Why you should care

Because sports are a lot more interesting when the same teams don’t win all the time.

If only it were still 1971 … or 1995. That could be a Nebraska state anthem, at least for sports fans who remember those undefeated seasons. Though still Bowl contenders, the Cornhuskers haven’t touched glory in a while. But let’s forget all that! The team whose fans wear giant ear-of-corn hats has a secret weapon (other than those fans). And it’s not some 10-pack of five-star players wooed from more glorious pastures with the promise of … pastures. No, it’s Tucker Zeleny, sports analytics director.

“I want to add some value here,” says the secret weapon, who finds himself running a newly created department just a year after joining the program as a part-time data analyst.

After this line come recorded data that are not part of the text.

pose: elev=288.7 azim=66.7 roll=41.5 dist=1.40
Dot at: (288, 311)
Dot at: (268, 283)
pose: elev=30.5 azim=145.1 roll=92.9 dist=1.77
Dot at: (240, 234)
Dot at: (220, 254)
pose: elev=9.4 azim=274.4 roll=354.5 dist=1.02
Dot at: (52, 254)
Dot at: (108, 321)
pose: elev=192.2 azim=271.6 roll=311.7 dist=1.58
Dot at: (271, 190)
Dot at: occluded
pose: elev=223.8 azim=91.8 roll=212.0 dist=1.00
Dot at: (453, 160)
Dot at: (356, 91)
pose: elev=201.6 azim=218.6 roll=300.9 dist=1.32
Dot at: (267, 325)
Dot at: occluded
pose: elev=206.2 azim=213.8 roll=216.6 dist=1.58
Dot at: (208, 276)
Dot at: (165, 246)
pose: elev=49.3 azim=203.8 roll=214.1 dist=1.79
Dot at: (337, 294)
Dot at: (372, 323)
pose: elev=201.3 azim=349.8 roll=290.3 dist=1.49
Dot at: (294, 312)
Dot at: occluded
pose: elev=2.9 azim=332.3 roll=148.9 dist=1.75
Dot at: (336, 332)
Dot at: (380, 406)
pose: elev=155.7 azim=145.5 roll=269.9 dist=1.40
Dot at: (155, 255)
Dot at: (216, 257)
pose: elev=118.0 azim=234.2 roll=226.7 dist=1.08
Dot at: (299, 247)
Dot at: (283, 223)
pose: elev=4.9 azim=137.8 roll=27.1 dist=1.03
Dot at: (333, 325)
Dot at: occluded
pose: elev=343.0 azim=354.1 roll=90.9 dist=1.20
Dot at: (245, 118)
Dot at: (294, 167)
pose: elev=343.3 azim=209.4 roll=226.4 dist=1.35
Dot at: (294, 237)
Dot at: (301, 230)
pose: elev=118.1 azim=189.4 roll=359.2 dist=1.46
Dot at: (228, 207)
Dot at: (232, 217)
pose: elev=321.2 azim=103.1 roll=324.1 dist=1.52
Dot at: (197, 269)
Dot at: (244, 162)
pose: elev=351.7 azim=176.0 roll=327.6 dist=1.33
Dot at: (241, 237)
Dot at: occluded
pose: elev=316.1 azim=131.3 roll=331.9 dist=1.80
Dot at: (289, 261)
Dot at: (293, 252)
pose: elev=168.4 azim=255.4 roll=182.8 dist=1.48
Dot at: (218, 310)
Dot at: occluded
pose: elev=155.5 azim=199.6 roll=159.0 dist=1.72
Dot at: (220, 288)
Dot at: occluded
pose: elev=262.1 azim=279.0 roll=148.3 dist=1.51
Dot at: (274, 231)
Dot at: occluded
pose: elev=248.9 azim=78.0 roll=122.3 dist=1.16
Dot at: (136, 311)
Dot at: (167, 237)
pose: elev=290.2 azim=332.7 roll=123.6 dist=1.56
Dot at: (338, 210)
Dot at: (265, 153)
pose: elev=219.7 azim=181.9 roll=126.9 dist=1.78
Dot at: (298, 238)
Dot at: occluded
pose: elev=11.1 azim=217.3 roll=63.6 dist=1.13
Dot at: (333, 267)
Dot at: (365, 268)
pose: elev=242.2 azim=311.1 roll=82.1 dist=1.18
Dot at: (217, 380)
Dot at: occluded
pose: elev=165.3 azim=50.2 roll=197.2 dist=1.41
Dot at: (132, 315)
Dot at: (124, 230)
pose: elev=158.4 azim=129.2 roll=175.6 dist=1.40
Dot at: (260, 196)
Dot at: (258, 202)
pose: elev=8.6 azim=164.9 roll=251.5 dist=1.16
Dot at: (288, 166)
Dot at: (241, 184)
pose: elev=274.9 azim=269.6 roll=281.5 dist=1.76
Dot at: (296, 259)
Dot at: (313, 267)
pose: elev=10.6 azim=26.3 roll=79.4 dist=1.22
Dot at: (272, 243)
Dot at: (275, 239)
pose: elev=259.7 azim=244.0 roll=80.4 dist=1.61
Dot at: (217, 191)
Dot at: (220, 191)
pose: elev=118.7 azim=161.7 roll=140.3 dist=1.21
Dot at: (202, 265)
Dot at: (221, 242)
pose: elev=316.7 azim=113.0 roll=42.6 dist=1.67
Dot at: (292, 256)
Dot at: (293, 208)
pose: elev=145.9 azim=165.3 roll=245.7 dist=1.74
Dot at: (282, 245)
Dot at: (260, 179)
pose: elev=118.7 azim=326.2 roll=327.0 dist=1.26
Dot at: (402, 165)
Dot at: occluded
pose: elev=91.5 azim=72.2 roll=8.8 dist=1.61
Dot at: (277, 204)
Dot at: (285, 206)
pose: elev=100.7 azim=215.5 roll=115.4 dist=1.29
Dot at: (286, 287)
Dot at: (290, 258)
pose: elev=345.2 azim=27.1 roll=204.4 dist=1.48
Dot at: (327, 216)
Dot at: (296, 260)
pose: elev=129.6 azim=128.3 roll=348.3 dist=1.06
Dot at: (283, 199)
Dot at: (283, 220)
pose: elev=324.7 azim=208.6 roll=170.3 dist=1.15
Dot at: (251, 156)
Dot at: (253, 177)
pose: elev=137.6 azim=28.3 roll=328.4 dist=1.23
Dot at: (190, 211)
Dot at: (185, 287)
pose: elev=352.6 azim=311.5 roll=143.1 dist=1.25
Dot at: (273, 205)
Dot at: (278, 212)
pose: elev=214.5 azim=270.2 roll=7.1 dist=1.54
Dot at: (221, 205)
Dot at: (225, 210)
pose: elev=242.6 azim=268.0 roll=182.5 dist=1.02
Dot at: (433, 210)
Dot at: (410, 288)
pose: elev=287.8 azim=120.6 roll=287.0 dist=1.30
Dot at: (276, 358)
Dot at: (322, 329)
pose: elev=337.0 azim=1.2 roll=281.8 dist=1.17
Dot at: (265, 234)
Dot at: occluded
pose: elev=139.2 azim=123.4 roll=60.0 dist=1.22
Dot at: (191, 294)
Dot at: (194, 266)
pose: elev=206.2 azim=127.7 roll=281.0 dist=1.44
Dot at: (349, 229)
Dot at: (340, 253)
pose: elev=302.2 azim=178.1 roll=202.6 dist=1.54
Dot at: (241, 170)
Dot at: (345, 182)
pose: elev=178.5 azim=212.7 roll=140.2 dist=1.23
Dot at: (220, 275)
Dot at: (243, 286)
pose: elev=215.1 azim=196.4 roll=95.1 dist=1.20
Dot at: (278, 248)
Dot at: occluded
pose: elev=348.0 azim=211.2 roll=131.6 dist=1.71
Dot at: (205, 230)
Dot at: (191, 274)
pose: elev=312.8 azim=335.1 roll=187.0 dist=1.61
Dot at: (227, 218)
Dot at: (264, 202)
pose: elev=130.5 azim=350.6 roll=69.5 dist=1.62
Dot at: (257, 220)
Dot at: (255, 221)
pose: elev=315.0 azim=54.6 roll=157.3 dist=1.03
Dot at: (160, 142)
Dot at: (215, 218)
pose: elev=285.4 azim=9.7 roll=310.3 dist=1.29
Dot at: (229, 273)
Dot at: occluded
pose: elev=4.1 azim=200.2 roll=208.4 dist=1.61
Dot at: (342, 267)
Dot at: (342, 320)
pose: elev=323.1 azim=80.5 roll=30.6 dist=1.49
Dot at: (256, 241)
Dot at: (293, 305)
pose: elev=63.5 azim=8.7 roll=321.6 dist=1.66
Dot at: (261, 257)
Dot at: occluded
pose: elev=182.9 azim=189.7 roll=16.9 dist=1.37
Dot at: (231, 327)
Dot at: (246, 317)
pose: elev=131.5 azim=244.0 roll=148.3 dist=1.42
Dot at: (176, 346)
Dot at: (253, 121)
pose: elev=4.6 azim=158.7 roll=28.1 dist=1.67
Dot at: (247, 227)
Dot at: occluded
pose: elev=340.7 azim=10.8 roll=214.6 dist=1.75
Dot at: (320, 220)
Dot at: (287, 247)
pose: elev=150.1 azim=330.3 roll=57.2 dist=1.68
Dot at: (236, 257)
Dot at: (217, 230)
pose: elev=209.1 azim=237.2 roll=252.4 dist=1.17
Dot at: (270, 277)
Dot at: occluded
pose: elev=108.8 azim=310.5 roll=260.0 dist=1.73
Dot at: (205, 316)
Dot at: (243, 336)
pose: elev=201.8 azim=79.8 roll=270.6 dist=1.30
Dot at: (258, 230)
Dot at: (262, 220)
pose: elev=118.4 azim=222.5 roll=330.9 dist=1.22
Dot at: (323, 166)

Welcome to yet another version of Moneyball — only this time it’s not Brad Pitt using a data-driven strategy to make winners out of the underdog Oakland A’s, it’s one of those high-powered NCAA Division I teams that occupy our Saturday afternoons bringing on the nerds. And that has some fans and sports economists sweating, because once powerhouses like Nebraska hit the computers, the gap between the haves and have-nots in college football may only grow — in both the win and money columns.

Not all SportSource clients get to drink from the same Datorade.

Could this Big Data approach tilt things even more strongly in favor of teams with the mostest? “The answer to that question is probably yes,” says Ellen Staurowsky, a sports management professor at Drexel University. But what happens next is a subject of fierce debate. Staurowsky thinks statistical analysis will mostly offer a huge advantage for early adopters with Big Bucks for Big Data, one that should fade as others catch up. But the reverse could also be true — for instance, if smaller college football teams enjoy “short run” success with statistical analysis that helps them identify the best plays, players and strategies, only to get crushed by their big-budget rivals over time, says Dennis Wilson, an economist at Western Kentucky University. (Which, by the way, is ranked No. 93 in the USA Today list of big-budget NCAA athletics programs — a full 67 places behind Nebraska.)

It’s not as though college football is all that well-balanced to begin with. Where the NFL is, in many respects, essentially socialist in nature — its teams pool and share about 60 percent of all league revenue, and the worst teams each season get a leg up with better draft picks — the college game is much more unbridled laissez-faire. According to the NCAA’s 2014 report on revenue and expenses, the biggest-spending team in the top-tier Division I-A laid out $146.8 million over the year, while teams in the bottom half of all teams in the division spent $62.2 million or less. Yes, the NCAA sometimes reshuffles the deck by moving teams between conferences, but that’s often just a Band-Aid. Intraconference discrepancies can still be enormous, Wilson says — just compare Mississippi State and Texas A&M.

Here’s how analytics and Big Data could just make things worse. Increasingly, teams have access to much more comprehensive data on both their rivals and their own team’s performance on the field. “Up until two years ago, everything we did was in-house,” Ball State head coach Pete Lembo tells OZY. Now the team uses SportSource, a data analytics company that serves 20 teams in Division I-A, from smaller programs like Ball State (4-4 in 2014) to behemoths like Oregon (8-1 in 2014). It’s all in hopes that mining the data in new ways can help with everything from recruitment to play-calling to game preparation.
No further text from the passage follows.